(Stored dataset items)
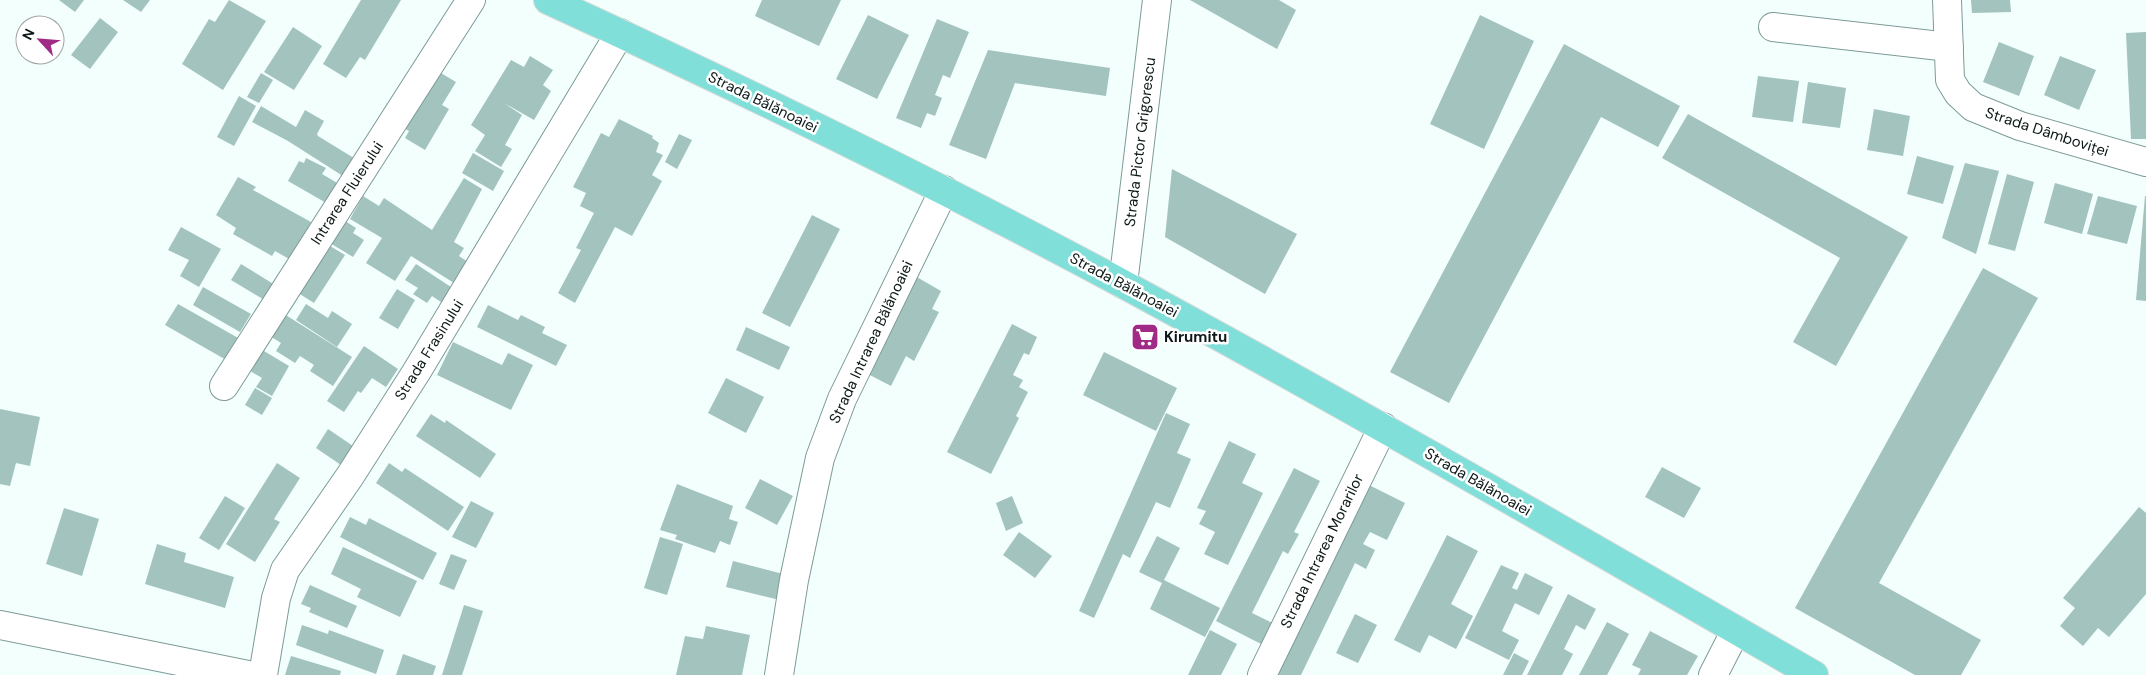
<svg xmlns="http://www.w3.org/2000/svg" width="2146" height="675" viewBox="0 0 2146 675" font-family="'DM Sans',sans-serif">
<rect width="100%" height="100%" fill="#f2fffd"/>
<!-- building -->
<g fill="#a3c3bf">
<polygon points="59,0 84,0 75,12"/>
<polygon points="123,0 150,0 141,12"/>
<polygon points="229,0 266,21 223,90 182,64 209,19 215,22"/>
<polygon points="361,0 401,0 365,60 360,57 346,78 323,64"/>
<polygon points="762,0 841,0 819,46 755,16"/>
<polygon points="1190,0 1279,0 1296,10 1277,49"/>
<polygon points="1971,0 2010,0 2011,12 1972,13"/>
<polygon points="868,15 909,35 877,99 836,79"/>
<polygon points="1480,15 1534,41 1484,149 1430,124"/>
<polygon points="100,18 118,32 90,69 71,55"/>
<polygon points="937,19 969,32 950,78 943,75 935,95 942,98 935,116 927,113 921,128 896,118"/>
<polygon points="293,27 322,46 294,90 264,72"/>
<polygon points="2146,32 2146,139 2131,139 2126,33"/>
<polygon points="1999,42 2034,56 2019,96 1983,82"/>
<polygon points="1564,44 1680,106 1658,147 1601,117 1449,403 1390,372"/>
<polygon points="988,50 1110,68 1106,96 1015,83 986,159 949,145"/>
<polygon points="530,56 553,70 543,85 551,91 534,120 504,103 522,115 505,145 512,149 501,167 475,151 485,135 471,125 511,60 524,67"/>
<polygon points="2060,56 2096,70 2079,110 2044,95"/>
<polygon points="434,69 456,82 442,105 449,109 425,150 405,138 409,131 400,126"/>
<polygon points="261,73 273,80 259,103 247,97"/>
<polygon points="1758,76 1799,81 1793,122 1752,117"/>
<polygon points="1808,82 1846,88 1840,128 1802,123"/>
<polygon points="239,96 256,106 234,146 217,137"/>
<polygon points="261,106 296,127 305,110 324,121 317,134 318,136 357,160 346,178 288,141 252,122"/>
<polygon points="1874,109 1910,116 1903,156 1867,150"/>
<polygon points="1688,114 1908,237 1836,366 1793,342 1840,258 1662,158"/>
<polygon points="619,119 653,136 652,138 659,143 656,152 663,155 652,175 662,181 632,236 615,227 575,303 558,293 581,250 576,248 594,213 580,206 586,193 573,187 601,133 609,137"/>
<polygon points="679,134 692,140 677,169 665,162"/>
<polygon points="473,153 504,171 493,191 462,173"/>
<polygon points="1917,156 1954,166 1943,204 1907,194"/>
<polygon points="306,158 326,168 322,174 339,184 328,204 288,181 299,161 304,163"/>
<polygon points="1965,163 1999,171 1976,254 1942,238"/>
<polygon points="1172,169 1297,234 1265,294 1165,237"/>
<polygon points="2007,174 2034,182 2015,251 1988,244"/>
<polygon points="238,177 256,187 253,190 311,222 291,260 275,251 272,256 233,234 236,228 216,215"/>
<polygon points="464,178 482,189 454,242 464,248 459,256 468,262 454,283 411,256 395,281 366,263 382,238 350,219 363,196 379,206 384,198 432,230"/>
<polygon points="2055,183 2093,194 2082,234 2044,223"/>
<polygon points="2098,196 2137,206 2127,244 2087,234"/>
<polygon points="2145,196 2146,196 2146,301 2136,300"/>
<polygon points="812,215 840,229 790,327 762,313"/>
<polygon points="339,217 356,228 353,233 364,240 353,257 325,240"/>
<polygon points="181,227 221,249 199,287 180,276 189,260 168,250"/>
<polygon points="325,243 345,255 314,303 295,291"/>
<polygon points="241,264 275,285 266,301 231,280"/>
<polygon points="416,264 454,289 444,304 432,296 427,303 413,294 418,288 405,280"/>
<polygon points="1983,268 2038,298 1879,583 1981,640 1961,675 1915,675 1795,608"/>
<polygon points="915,276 941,291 932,309 939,312 914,361 906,356 891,386 864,372"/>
<polygon points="203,287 251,314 240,332 193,305"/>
<polygon points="397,289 415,300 398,329 379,318"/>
<polygon points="178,304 240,339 228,361 165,325"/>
<polygon points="306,304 328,318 332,311 352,324 337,347 296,320"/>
<polygon points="488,305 518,320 521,315 545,327 542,333 567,345 556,366 477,327"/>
<polygon points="281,312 352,357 333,386 310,371 314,365 300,356 295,363 276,351 281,343 267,334"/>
<polygon points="1012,324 1037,337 1029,355 1024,353 1013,375 1023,380 1019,387 1028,392 1016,416 1019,418 991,474 947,452"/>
<polygon points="746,327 790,347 779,370 736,350"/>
<polygon points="453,342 502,365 508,353 533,365 511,410 437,375"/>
<polygon points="364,346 398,369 386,387 372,378 361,393 358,391 344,412 327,401"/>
<polygon points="259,348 289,366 272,396 256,387 262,378 247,369"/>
<polygon points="1104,352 1177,388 1156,431 1083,395"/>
<polygon points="726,378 764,397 746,433 708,413"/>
<polygon points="255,388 272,398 262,415 245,405"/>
<polygon points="0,409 40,417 30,466 16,463 10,486 0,484"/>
<polygon points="1166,413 1190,424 1177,453 1191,459 1170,508 1156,502 1130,558 1123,554 1094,618 1079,611"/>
<polygon points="431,414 445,423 446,420 496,454 480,478 416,436"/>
<polygon points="328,429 353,446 341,465 316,448"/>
<polygon points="1229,441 1256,454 1242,483 1263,493 1228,565 1204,554 1215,532 1199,524 1206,511 1197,508"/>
<polygon points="277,463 300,478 274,519 280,522 255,562 226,544"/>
<polygon points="389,463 402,472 405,468 464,507 448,531 376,483"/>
<polygon points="1662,467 1701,488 1684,518 1645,497"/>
<polygon points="1294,468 1320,481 1294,532 1299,534 1288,554 1283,551 1252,613 1279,626 1267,647 1216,621"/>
<polygon points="760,479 793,496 777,525 745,508"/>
<polygon points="1365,483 1405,503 1387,540 1370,532 1363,544 1375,550 1366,569 1355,563 1301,675 1271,675"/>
<polygon points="677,484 733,506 729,519 738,522 730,545 720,541 715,553 675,539 677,535 660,530"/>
<polygon points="225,496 245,508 219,550 199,538"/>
<polygon points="1012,496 1023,523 1006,531 996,503"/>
<polygon points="471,501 494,513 476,548 452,537"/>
<polygon points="2139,507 2146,513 2146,594 2109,637 2098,628 2083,646 2060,626 2075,608 2063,598"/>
<polygon points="64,508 99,519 82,576 46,564"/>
<polygon points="350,517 366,525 369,518 437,553 423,580 340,537"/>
<polygon points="1019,532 1052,556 1035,578 1003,555"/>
<polygon points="1447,535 1478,551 1451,604 1473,616 1456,649 1429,635 1420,653 1394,640"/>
<polygon points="1157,536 1180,548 1164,580 1220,608 1205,637 1150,609 1162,583 1139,572"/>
<polygon points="660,537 683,544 667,595 644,588"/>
<polygon points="157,544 186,553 184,562 234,577 225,608 145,584"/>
<polygon points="343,547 417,581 400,617 357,597 361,589 331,574"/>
<polygon points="451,554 467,560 454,590 439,584"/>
<polygon points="733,561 787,575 780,600 726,587"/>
<polygon points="1501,565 1519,573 1512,588 1517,590 1525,573 1553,587 1539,615 1515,603 1502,631 1519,640 1509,660 1465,638"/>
<polygon points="310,585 357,606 347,628 309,612 311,608 301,604"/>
<polygon points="1568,594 1596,609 1585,630 1576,625 1564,649 1573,654 1562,675 1527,675"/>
<polygon points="464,605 483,611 462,675 442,675"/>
<polygon points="1355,614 1377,625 1358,663 1336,653"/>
<polygon points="1607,622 1629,634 1607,675 1579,675"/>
<polygon points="302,625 328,634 329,630 384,650 376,674 296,645"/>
<polygon points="706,626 750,635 742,675 676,675 685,636 703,639"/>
<polygon points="1210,630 1237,644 1221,675 1188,675"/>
<polygon points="1650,631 1698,656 1687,675 1638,675 1641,669 1632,665"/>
<polygon points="1514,653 1529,661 1522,675 1503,675"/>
<polygon points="403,654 436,666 433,675 396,675"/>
<polygon points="291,656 341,671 340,675 285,675"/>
</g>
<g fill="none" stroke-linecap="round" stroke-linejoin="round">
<defs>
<g id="street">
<polyline points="1947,0 1950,80 1958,93 1973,107 2020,126 2146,162"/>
<polyline points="1773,27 1949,47"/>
<polyline points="224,386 471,0"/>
<polyline points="0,625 248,675"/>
<polyline points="263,675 276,598 285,570 350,476 417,371 620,33"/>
<polyline points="779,675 794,580 820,458 842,399 944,190"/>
<polyline points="1262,675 1383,427"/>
<polyline points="1713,675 1736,630"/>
</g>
<polyline id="secondary" points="1123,284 1157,0"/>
<path id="primary" d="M 548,0 C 742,89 935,183 1123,284 C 1356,410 1585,543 1814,675"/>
</defs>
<!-- street casing -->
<use href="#street" stroke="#7d9b97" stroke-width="30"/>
<!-- secondary casing -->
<use href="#secondary" stroke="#7d9b97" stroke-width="30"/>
<!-- primary casing -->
<use href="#primary" stroke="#d8dada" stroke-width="30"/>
<!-- street -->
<use href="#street" stroke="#fff" stroke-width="28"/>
<!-- secondary -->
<use href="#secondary" stroke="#fff" stroke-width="28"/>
<!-- primary -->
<use href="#primary" stroke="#80e0d9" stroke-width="28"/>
</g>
<!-- icons -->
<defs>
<symbol id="supermarket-square" viewBox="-11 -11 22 22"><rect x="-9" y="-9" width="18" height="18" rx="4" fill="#9f2b86" stroke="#fff"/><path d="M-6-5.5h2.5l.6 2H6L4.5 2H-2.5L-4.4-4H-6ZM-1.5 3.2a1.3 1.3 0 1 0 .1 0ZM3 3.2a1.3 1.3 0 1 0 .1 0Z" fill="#fff"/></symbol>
</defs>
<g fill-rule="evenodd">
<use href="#supermarket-square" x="1129" y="321" width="32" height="32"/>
</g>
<g text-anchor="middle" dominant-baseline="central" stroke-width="5" stroke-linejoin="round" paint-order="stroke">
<!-- street labels -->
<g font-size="15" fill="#0c1817" stroke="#fff">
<text transform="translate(763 102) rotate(26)">Strada Bălănoaiei</text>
<text transform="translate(2047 132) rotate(18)">Strada Dâmboviței</text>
<text transform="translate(1140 142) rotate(-83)">Strada Pictor Grigorescu</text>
<text transform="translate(347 193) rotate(-57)">Intrarea Fluierului</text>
<text transform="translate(1124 285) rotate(28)">Strada Bălănoaiei</text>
<text transform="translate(871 342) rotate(-65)">Strada Intrarea Bălănoaiei</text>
<text transform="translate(429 350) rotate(-58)">Strada Frasinului</text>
<text transform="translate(1478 482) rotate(30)">Strada Bălănoaiei</text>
<text transform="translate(1322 551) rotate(-64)">Strada Intrarea Morarilor</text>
</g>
<!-- poi labels -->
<g font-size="15" font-weight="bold" fill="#0c1817" stroke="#fff" text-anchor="start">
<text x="1164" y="337">Kirumitu</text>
</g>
</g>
<!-- north arrow -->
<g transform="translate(40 40) rotate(296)"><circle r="24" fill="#ffffff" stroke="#9ea3a2"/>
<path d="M0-4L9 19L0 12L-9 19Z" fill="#9f2b86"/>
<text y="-8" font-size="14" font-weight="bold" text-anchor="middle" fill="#0c1817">N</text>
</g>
</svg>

Task directions
The answer must consist of every line in the records above that contains the word "bold".

Task output
<g font-size="15" font-weight="bold" fill="#0c1817" stroke="#fff" text-anchor="start">
<text y="-8" font-size="14" font-weight="bold" text-anchor="middle" fill="#0c1817">N</text>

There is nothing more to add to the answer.